Secretary of State Marco Rubio told reporters that if Iran got a nuclear weapon, the country would have more leverage to keep the strait closed and “make our gas prices like $9 a gallon or $8 a gallon.”
Trump has taken steps in recent days to bring the war to an end. Late Tuesday, the president paused a plan to help guide trapped commercial ships out of the Strait of Hormuz, expressing optimism that a deal could be reached with Iran to end the conflict.
Crude oil prices fell below $100 a barrel on Wednesday, after reports that Iran and the U.S. are working with mediators on a one-page framework to restart negotiations aimed at ending the conflict and opening the strait.
Sununu said Trump administration officials are conscious of the economic fallout from the war: “They get it…and I think that’s why they’re trying to get through the war as fast as they can.”
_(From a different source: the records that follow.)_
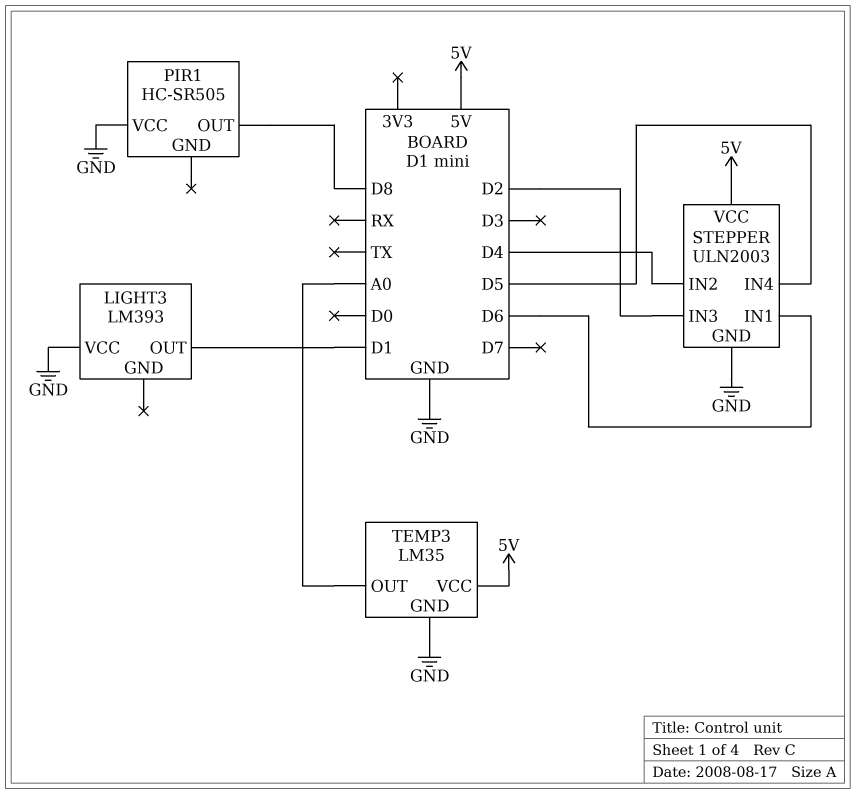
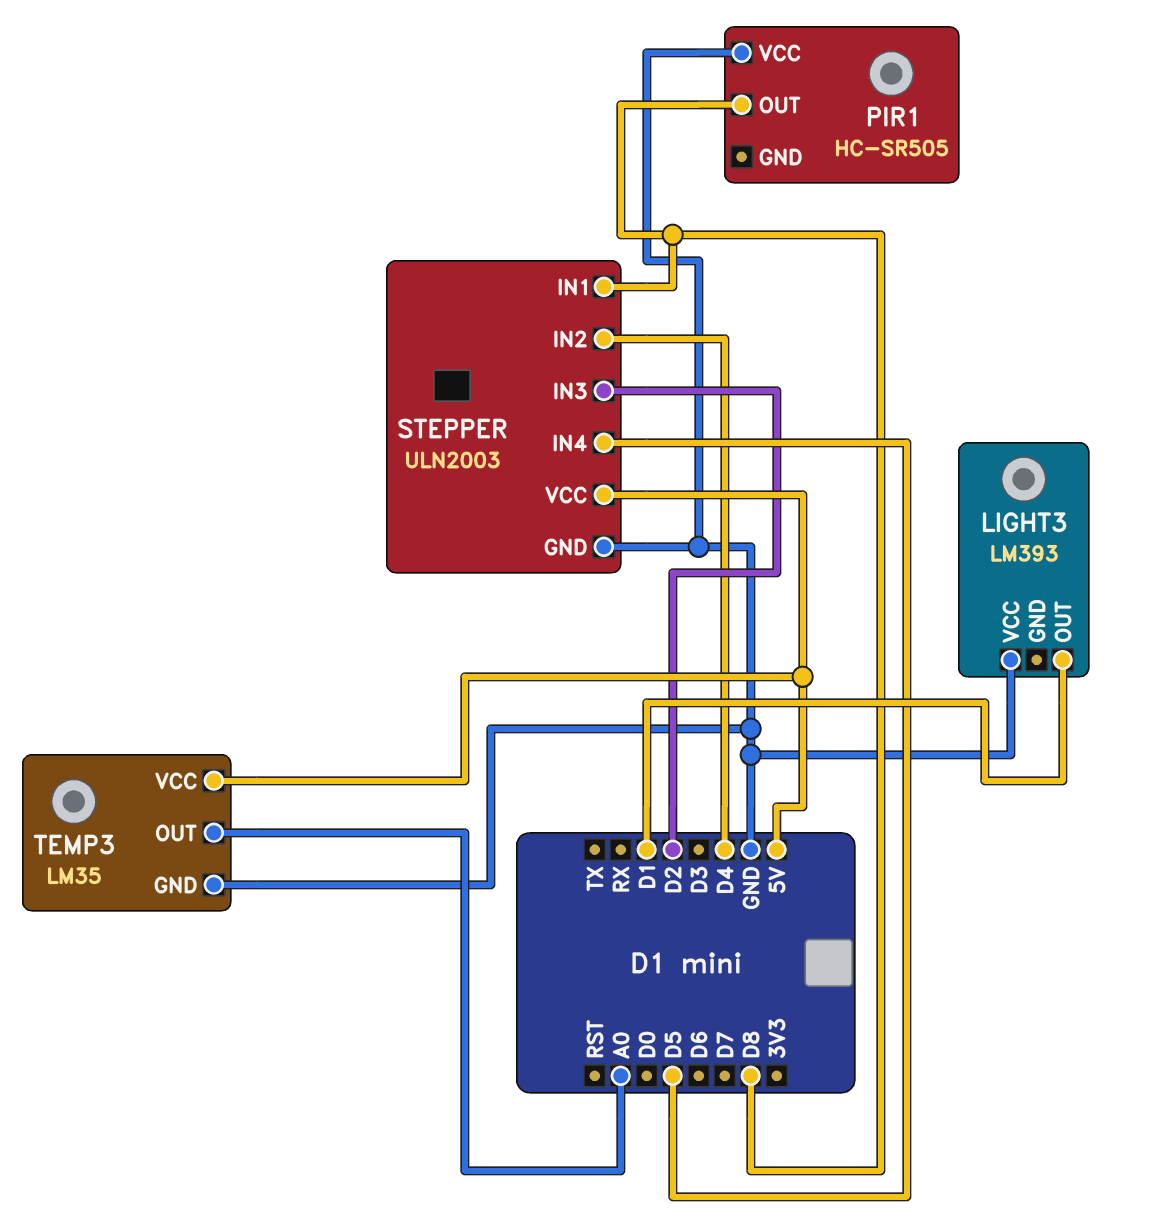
STEPPER pin IN1: D6 -> D8

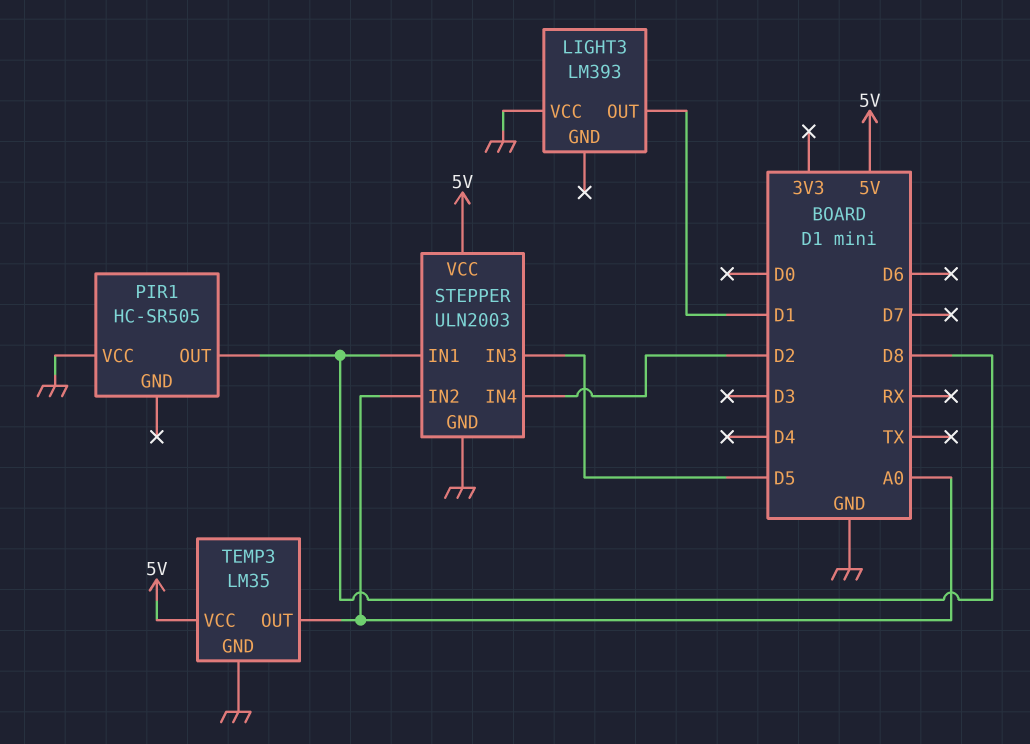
STEPPER pin IN2: D4 -> A0
STEPPER pin IN3: D2 -> D5
STEPPER pin IN4: D5 -> D2

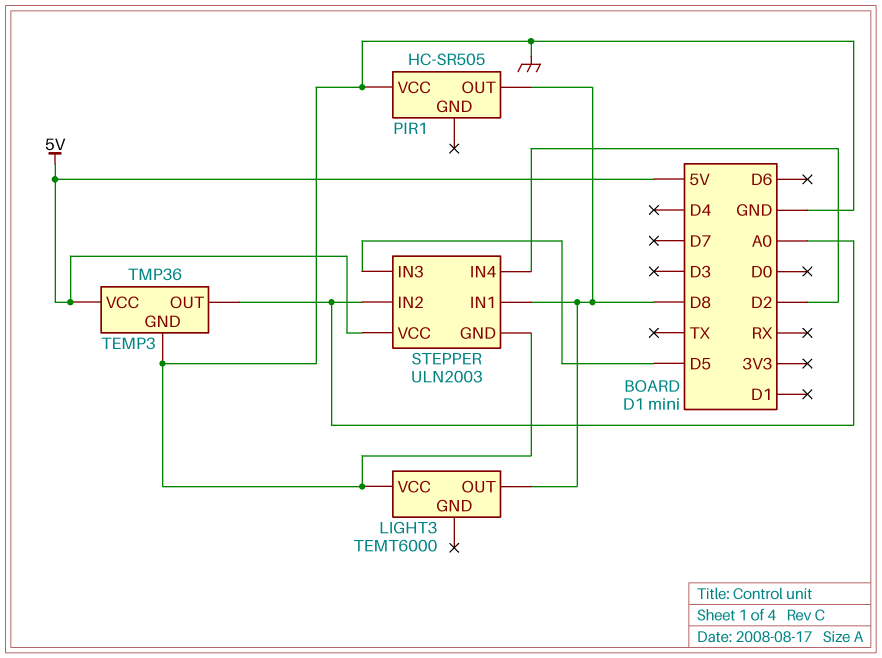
LIGHT3: LM393 -> TEMT6000
LIGHT3 pin OUT: D1 -> D8
TEMP3: LM35 -> TMP36

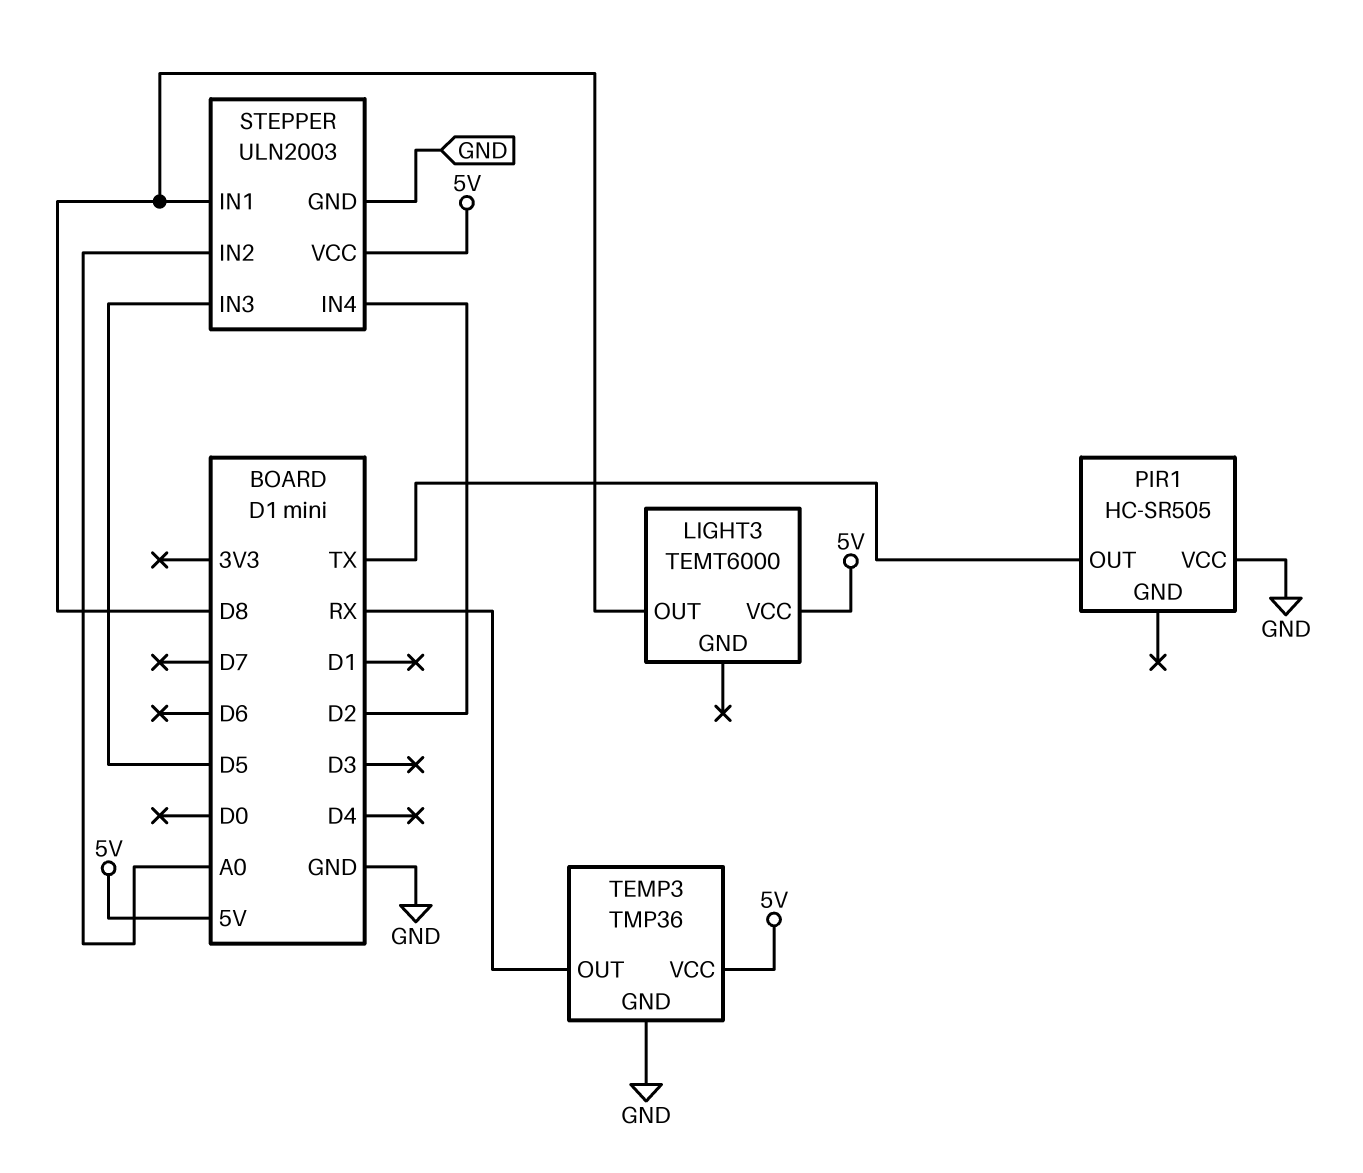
LIGHT3 pin VCC: GND -> 5V
PIR1 pin OUT: D8 -> TX
TEMP3 pin OUT: A0 -> RX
But he cautioned that it could take months for prices to return to prewar levels.
“Ticket prices won’t go down immediately” after the strait is fully reopened, Sununu said. “You’re looking at elevated ticket prices through the summer and fall because it takes a while for the prices to go down.”
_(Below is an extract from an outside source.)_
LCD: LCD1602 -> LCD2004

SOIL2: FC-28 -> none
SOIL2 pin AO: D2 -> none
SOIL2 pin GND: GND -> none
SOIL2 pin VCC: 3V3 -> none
Since the initial U.S.-Israeli attack in late February, Sununu has met in Washington with National Economic Council Director Kevin Hassett, representatives from the Transportation Department and senior White House officials.
A White House official confirmed that Hassett and Sununu have discussed the effect of increased fuel prices on the airline industry. The official said the conversation touched on how the industry can mitigate the impact of high jet fuel prices on consumers.
“The president and his entire energy team anticipated these short-term disruptions to the global energy markets from Operation Epic Fury and had a plan prepared to mitigate these disruptions,” White House spokeswoman Taylor Rogers said, pointing to the administration’s decision to waive a century-old shipping law in a bid to lower the cost of moving oil.
Rogers said the administration is working with industry representatives to “address their concerns, explore potential actions, and inform the president’s policy decisions.”
A Treasury Department spokesman pointed to Bessent’s recent comments on Fox News that the U.S. economy remains strong despite price increases. The spokesman said Treasury officials have met with airline executives, who have reaffirmed strong ticket bookings.
“We’re cognizant that this short-term move up in prices is affecting the American people, but I am also confident, on the other side of this, prices will come down very quickly,” Bessent told Fox News on Monday.
The war has already contributed to one casualty in the industry: Spirit Airlines. Company representatives have said they were forced to close the airline because the sustained surge in jet-fuel prices derailed the company’s plan to emerge from chapter 11 bankruptcy.
The Trump administration and Spirit failed to come to an agreement for the company to receive a financial lifeline of as much as $500 million from the federal government.
Transportation Secretary Sean Duffy has argued that the Iran war wasn’t the cause of Spirit’s demise, pointing to the company’s past financial struggles, as well as the Biden administration’s decision to challenge a merger with JetBlue.
Other budget airlines have also turned to the federal government for help since the U.S.-Israeli attack. A group of budget airlines last month sought $2.5 billion in financial assistance to offset higher fuel costs, and they separately wrote to lawmakers asking for relief from certain ticket taxes.